🤖 AI Summary
This work addresses the high computational cost of existing Transformer-based video large language models in first-person dynamic spatial reasoning, where dense visual tokens impede efficiency and static pruning struggles to preserve critical motion and geometric cues. To overcome this, the authors propose the Event-Cascaded Pruning (ECP) framework, which introduces a training-free, event-guided token pruning mechanism leveraging high-frequency motion priors from event cameras. ECP employs a three-stage pipeline—event-triggered causal sampling, saliency filtering, and event-attention fusion ranking—to achieve efficient and informative token reduction.

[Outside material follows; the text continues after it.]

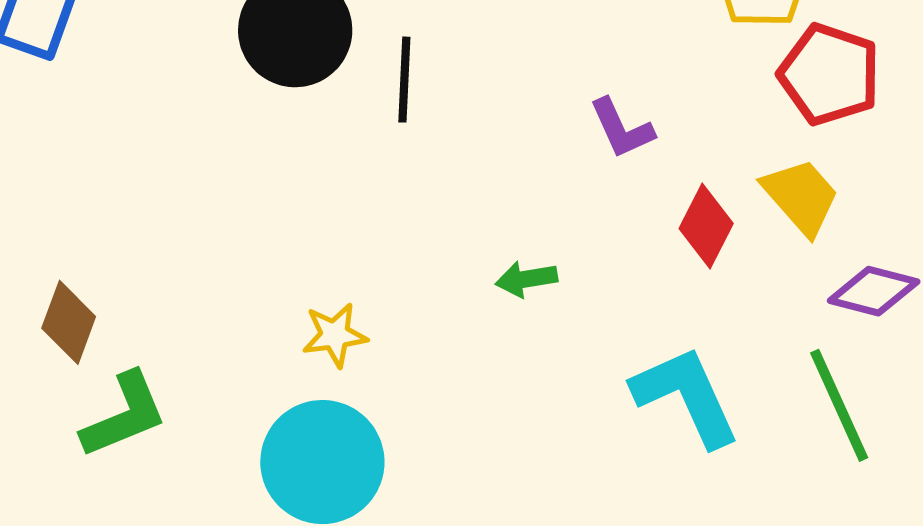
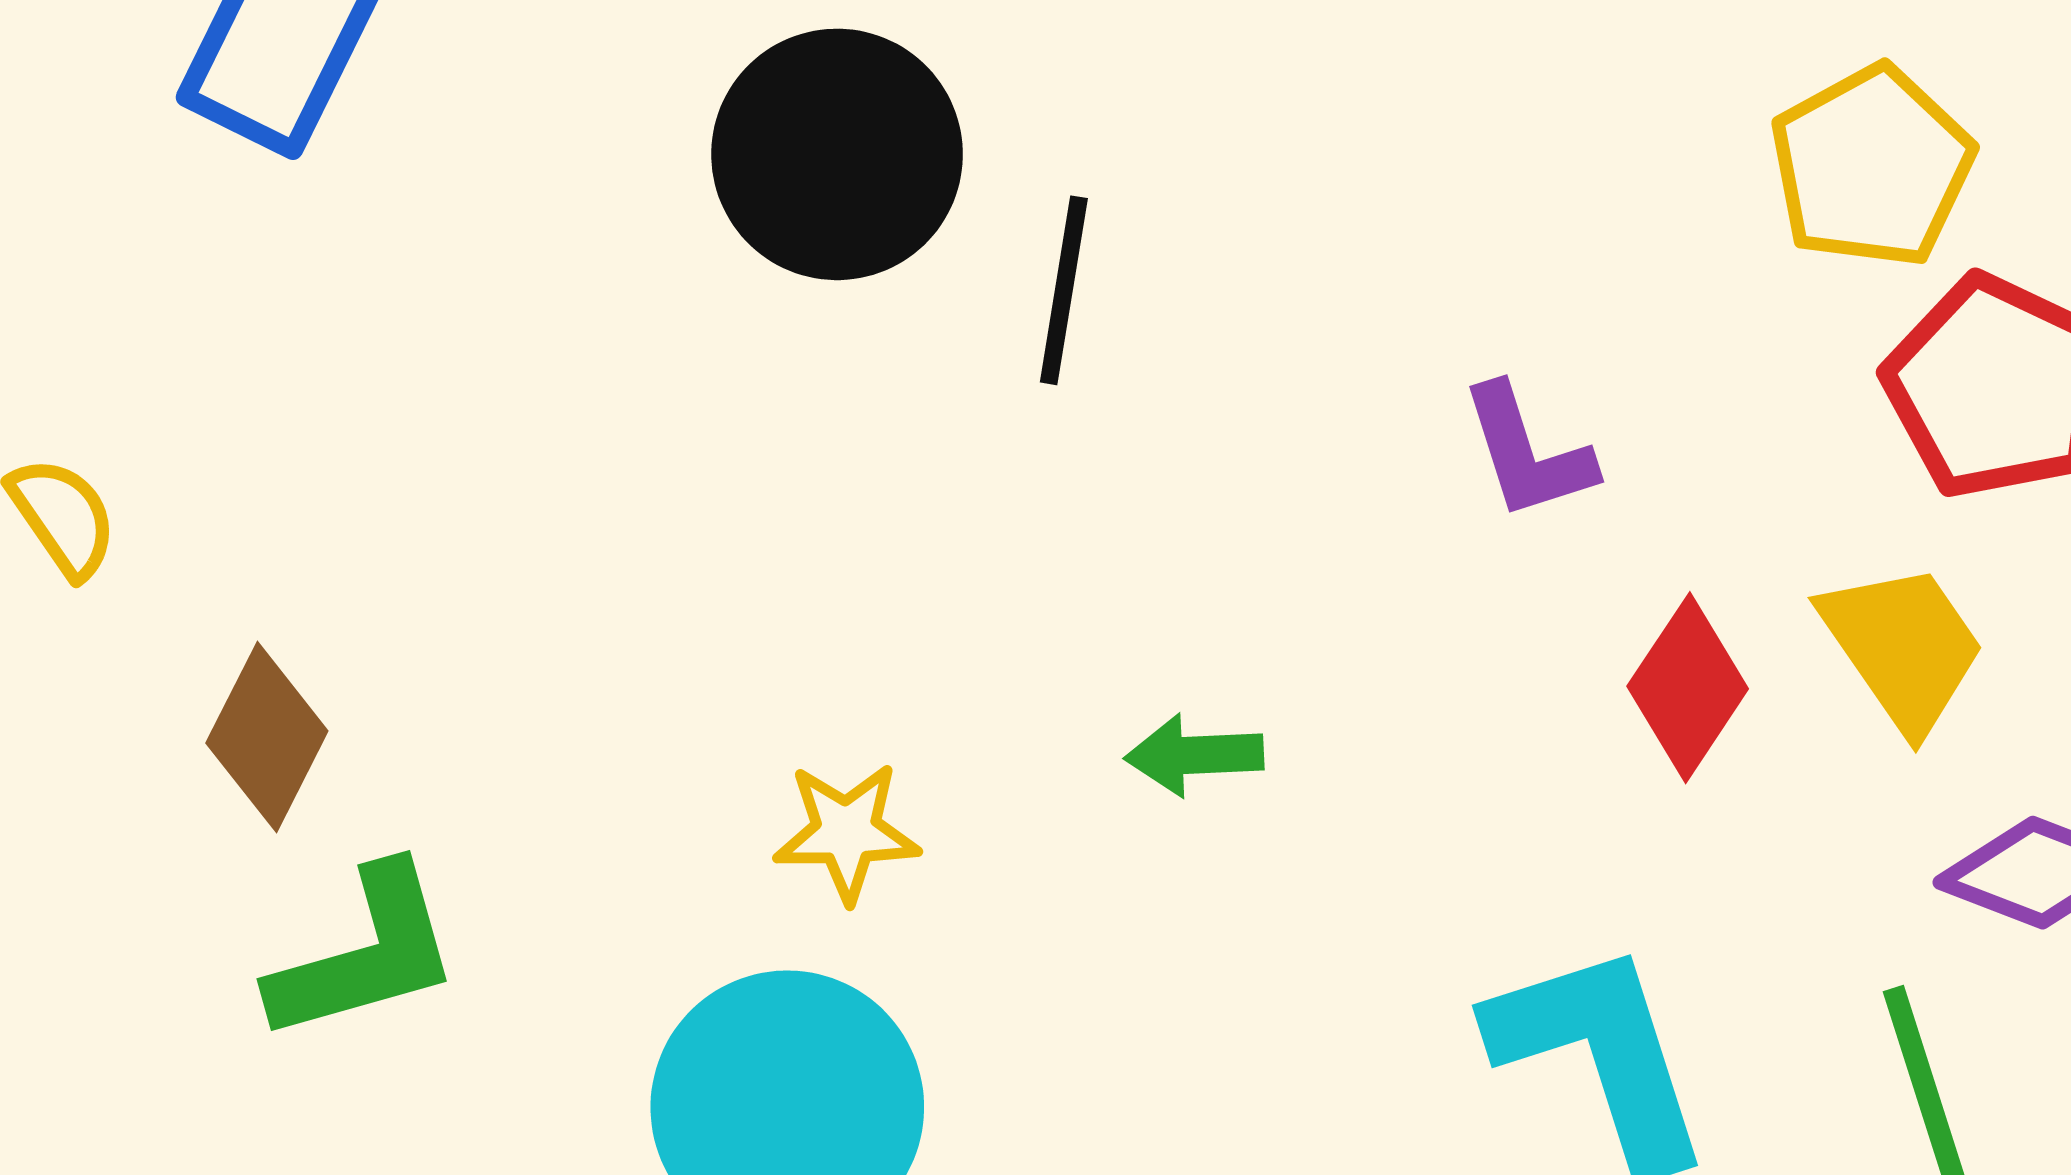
green arrow: (526, 279) -> (1194, 755), moved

The study also establishes ESR-Real, the first real-world RGB-event benchmark for first-person spatial reasoning. Experiments show that at an 80% token pruning rate, ECP achieves 37.62% accuracy—surpassing the full-token baseline—while accelerating inference by 1.89×, reducing GFLOPs by 52%, and outperforming prior methods by 2.68 percentage points on ESR-Real.
📝 Abstract
First-person dynamic spatial reasoning requires models to track continuous motion and precise geometric structure, but the quadratic attention cost of Transformer-based Video-LLMs makes dense visual tokens computationally expensive. Existing token pruning paradigms predominantly rely on discrete static snapshots, failing to preserve the motion and geometric cues essential for reasoning. We propose Event Cascade Pruning (ECP), to our knowledge the first training-free framework that leverages the high-frequency motion cues from event cameras as a continuous event-guided motion prior to guide token selection. ECP combines three stages: Event-Triggered Causal Sampling to anchor motion-informative keyframes, Event-guided Motion Saliency Filtering to suppress event-inactive visual tokens, and Event-Attention Ranking Fusion to calibrate spatial attention with motion-salient dynamics. With 80% visual token reduction, ECP outperforms the full-token baseline (37.62% vs. 36.31%) while achieving 1.89x inference speedup and 52% GFLOPs reduction. We further introduce ESR-Real, the first real-world RGB-event benchmark for first-person spatial reasoning, where ECP improves accuracy by 2.68 percentage points over full-token baselines.